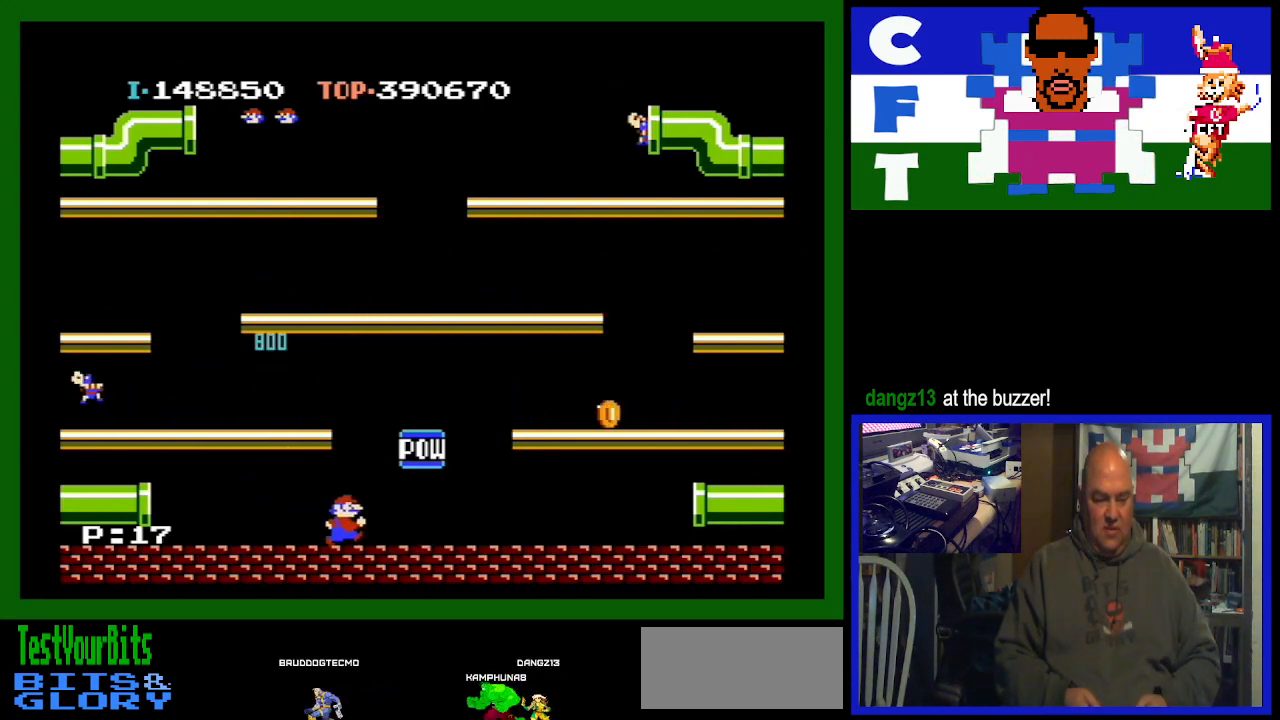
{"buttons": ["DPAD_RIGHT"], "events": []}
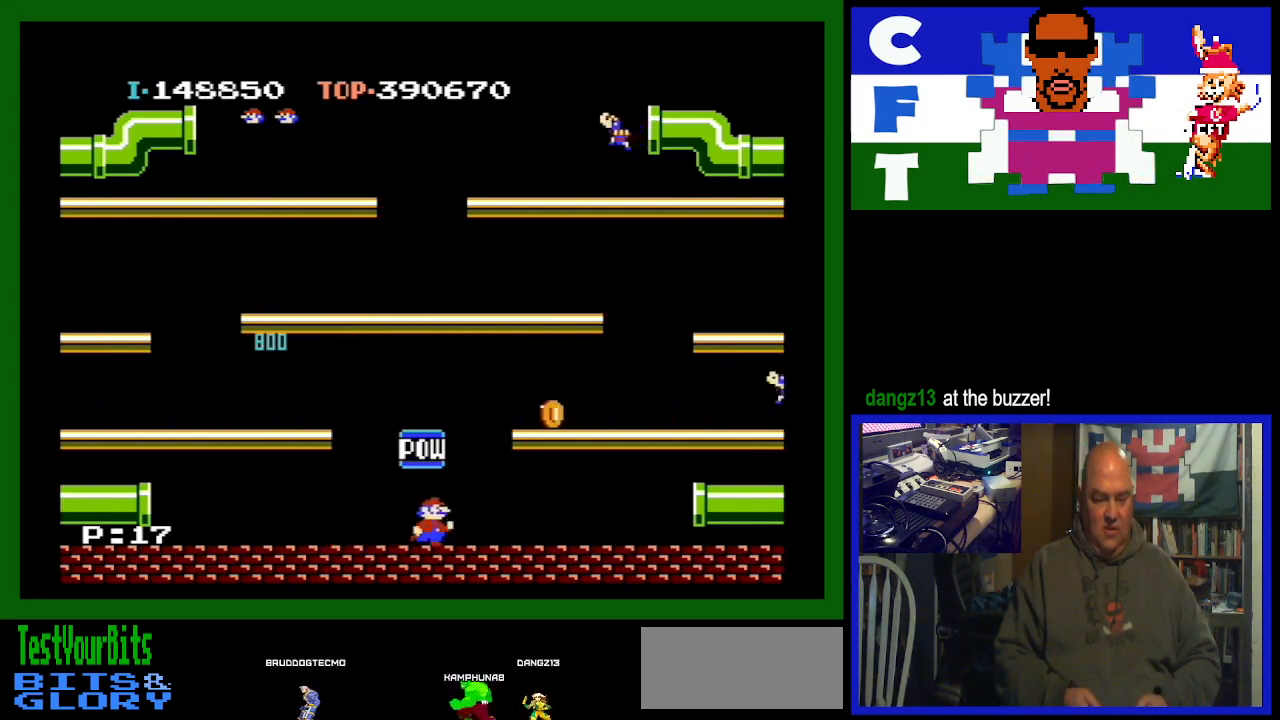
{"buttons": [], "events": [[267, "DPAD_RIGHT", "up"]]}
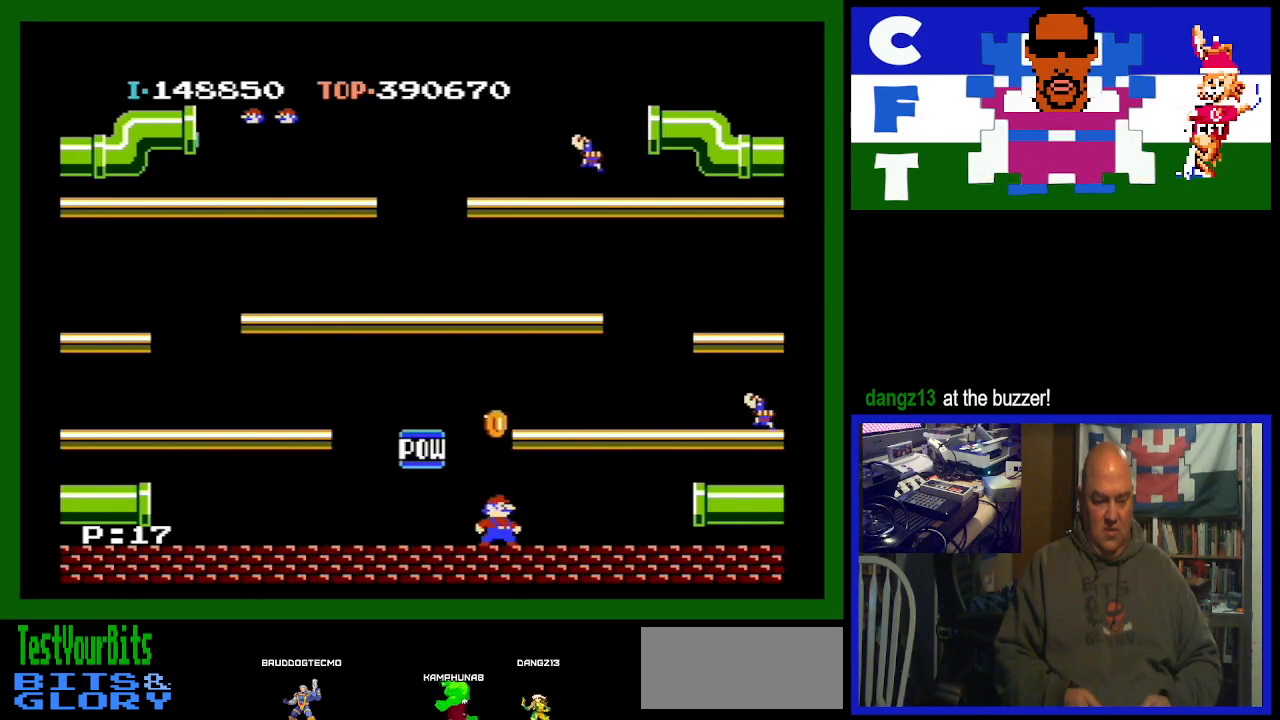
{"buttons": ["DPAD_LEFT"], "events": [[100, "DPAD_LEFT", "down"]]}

Assignment = Give back the whole listing exactly, without pictures.

Task result =
{"buttons": ["DPAD_RIGHT"], "events": []}
{"buttons": [], "events": [[267, "DPAD_RIGHT", "up"]]}
{"buttons": ["DPAD_LEFT"], "events": [[100, "DPAD_LEFT", "down"]]}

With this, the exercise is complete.